In a different way she herself had been as rash, as eager to play God. Thread after thread had tangled into a noose. Simple things like asking where the deer were would expose to Rory her complete ignorance of Glenglass. And yet, wrong as the enterprise had been, it should not go for nothing. On Friday Antonia's pulse had been weaker. Time was at last running out. Then, as she'd said, she would face the music, but in her own way. Paul was too slick an operator. He had deceived her once already.
'You knew Suzanne a little better than you told me,' she said straightly. 'Didn't you? I don't mean fifteen years ago when she lived here. I mean ten years ago in England.'
'What of it? I'm not a prude. We did team up for a while.'
'And afterwards?'
'We were two free people.' He shrugged. 'I couldn't keep her. As a matter of fact that time I was in Tokyo. She found someone else, I guess.'
A thought struck, something she had left out of her calculations. Even now how much did Paul know?
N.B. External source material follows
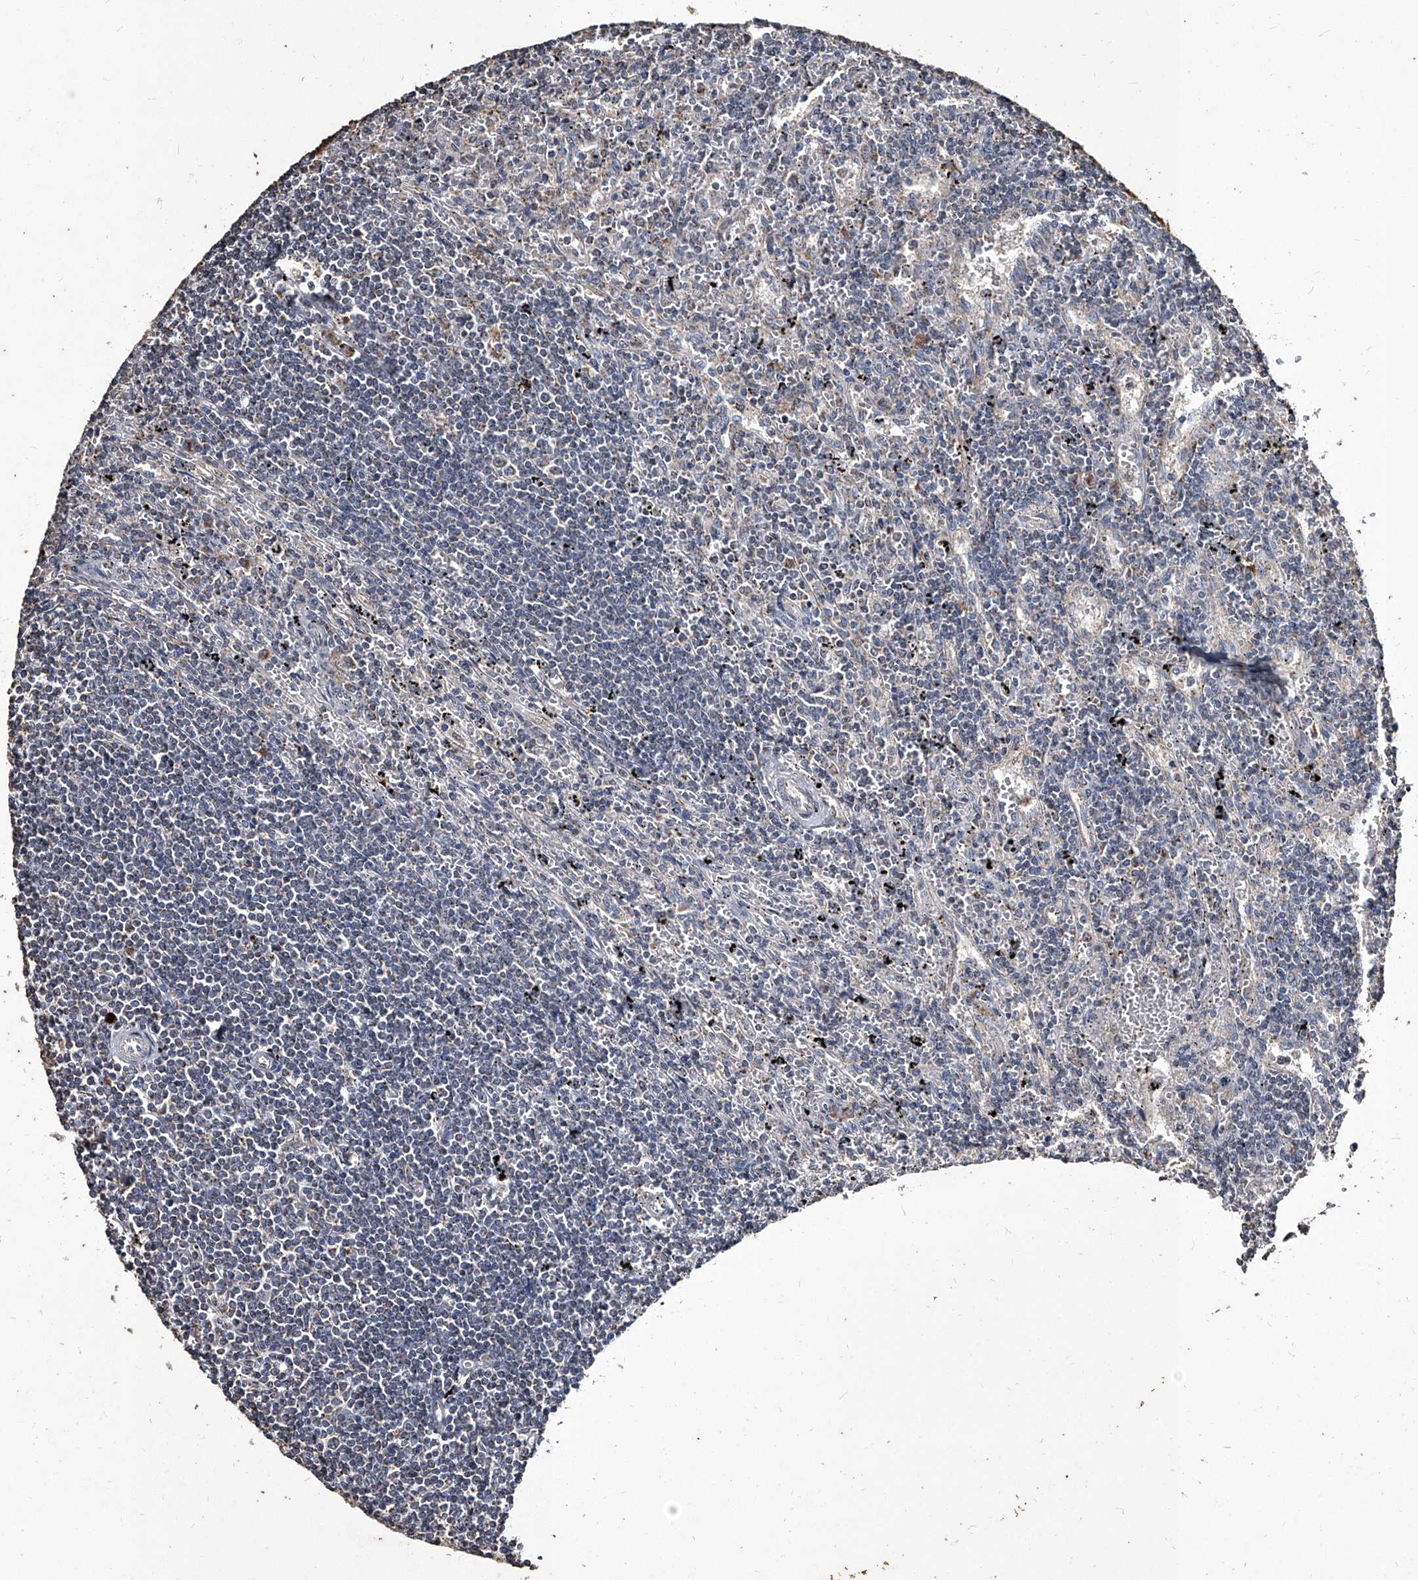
{"staining": {"intensity": "negative", "quantity": "none", "location": "none"}, "tissue": "lymphoma", "cell_type": "Tumor cells", "image_type": "cancer", "snomed": [{"axis": "morphology", "description": "Malignant lymphoma, non-Hodgkin's type, Low grade"}, {"axis": "topography", "description": "Spleen"}], "caption": "This is a micrograph of immunohistochemistry staining of lymphoma, which shows no positivity in tumor cells. (Stains: DAB immunohistochemistry (IHC) with hematoxylin counter stain, Microscopy: brightfield microscopy at high magnification).", "gene": "GPR183", "patient": {"sex": "male", "age": 76}}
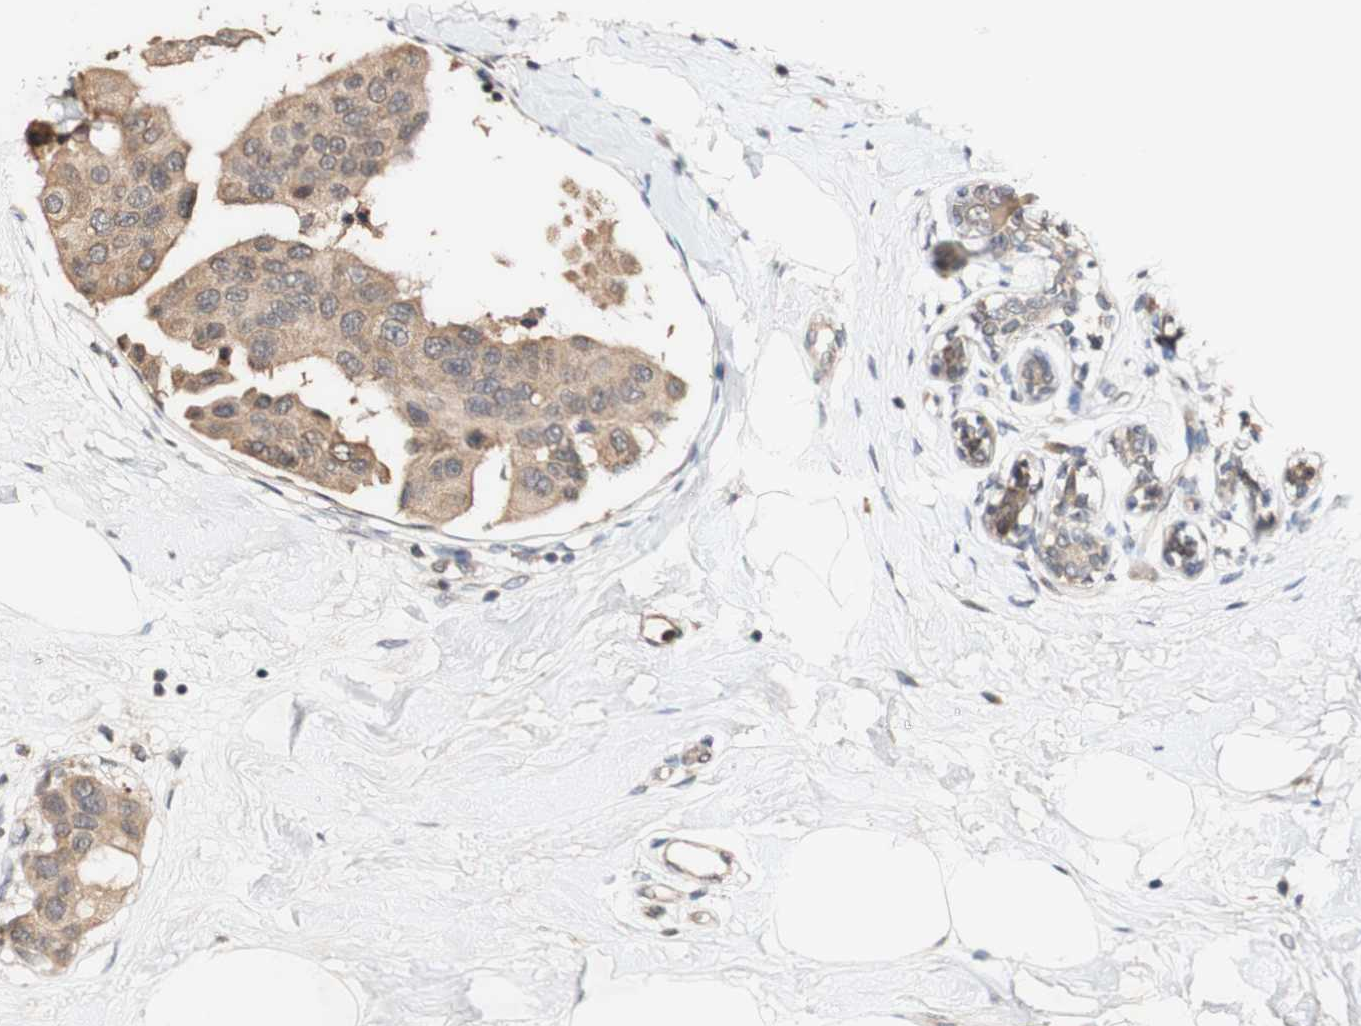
{"staining": {"intensity": "moderate", "quantity": ">75%", "location": "cytoplasmic/membranous"}, "tissue": "breast cancer", "cell_type": "Tumor cells", "image_type": "cancer", "snomed": [{"axis": "morphology", "description": "Normal tissue, NOS"}, {"axis": "morphology", "description": "Duct carcinoma"}, {"axis": "topography", "description": "Breast"}], "caption": "The immunohistochemical stain shows moderate cytoplasmic/membranous expression in tumor cells of breast cancer (infiltrating ductal carcinoma) tissue.", "gene": "PIN1", "patient": {"sex": "female", "age": 39}}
'Supposing she had been married. Would you still have lived with her?'
'Suzanne? Married?' It seemed to amuse him. 'I don't think anyone would make that mistake, least of all Suzanne herself.'
He was quite wrong, Haidee thought dully. Suzanne had made it and someone else along with her. Toby was the product. And it was still mysterious. Why had Rory never told Antonia? Above all, where was Suzanne?